## BEGIN

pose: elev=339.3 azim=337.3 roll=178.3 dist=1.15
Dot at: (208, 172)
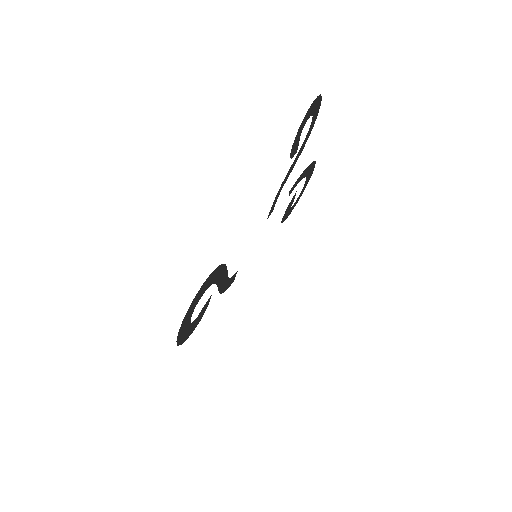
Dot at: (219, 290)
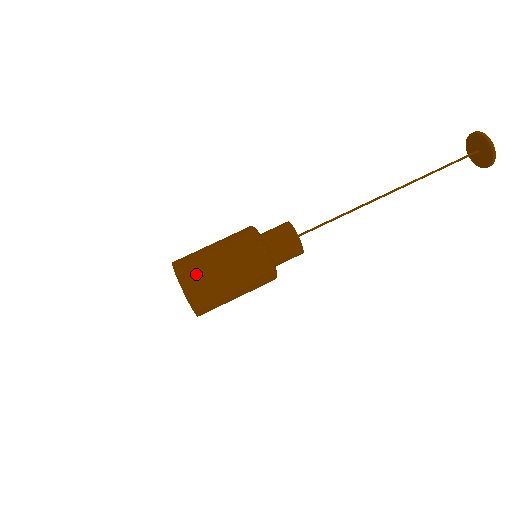
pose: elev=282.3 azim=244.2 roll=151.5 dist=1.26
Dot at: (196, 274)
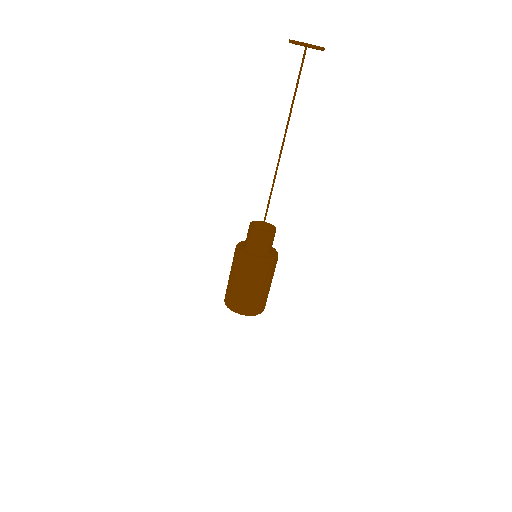
Dot at: (239, 302)
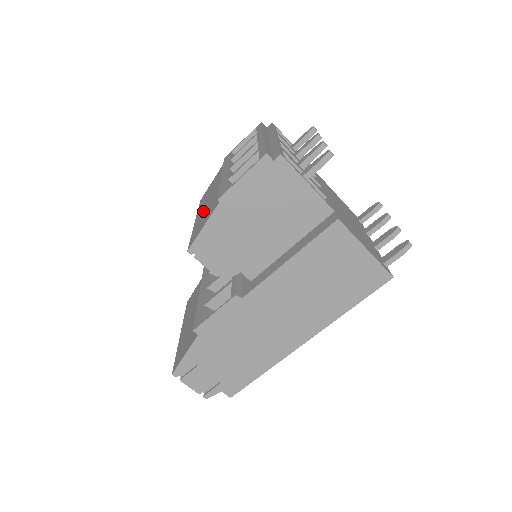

## END

**What you are asked to do**
Could you copy every line above word for word, leaving out the pictures?

**Finished task**
pose: elev=339.3 azim=337.3 roll=178.3 dist=1.15
Dot at: (208, 172)
Dot at: (219, 290)
pose: elev=282.3 azim=244.2 roll=151.5 dist=1.26
Dot at: (196, 274)
Dot at: (239, 302)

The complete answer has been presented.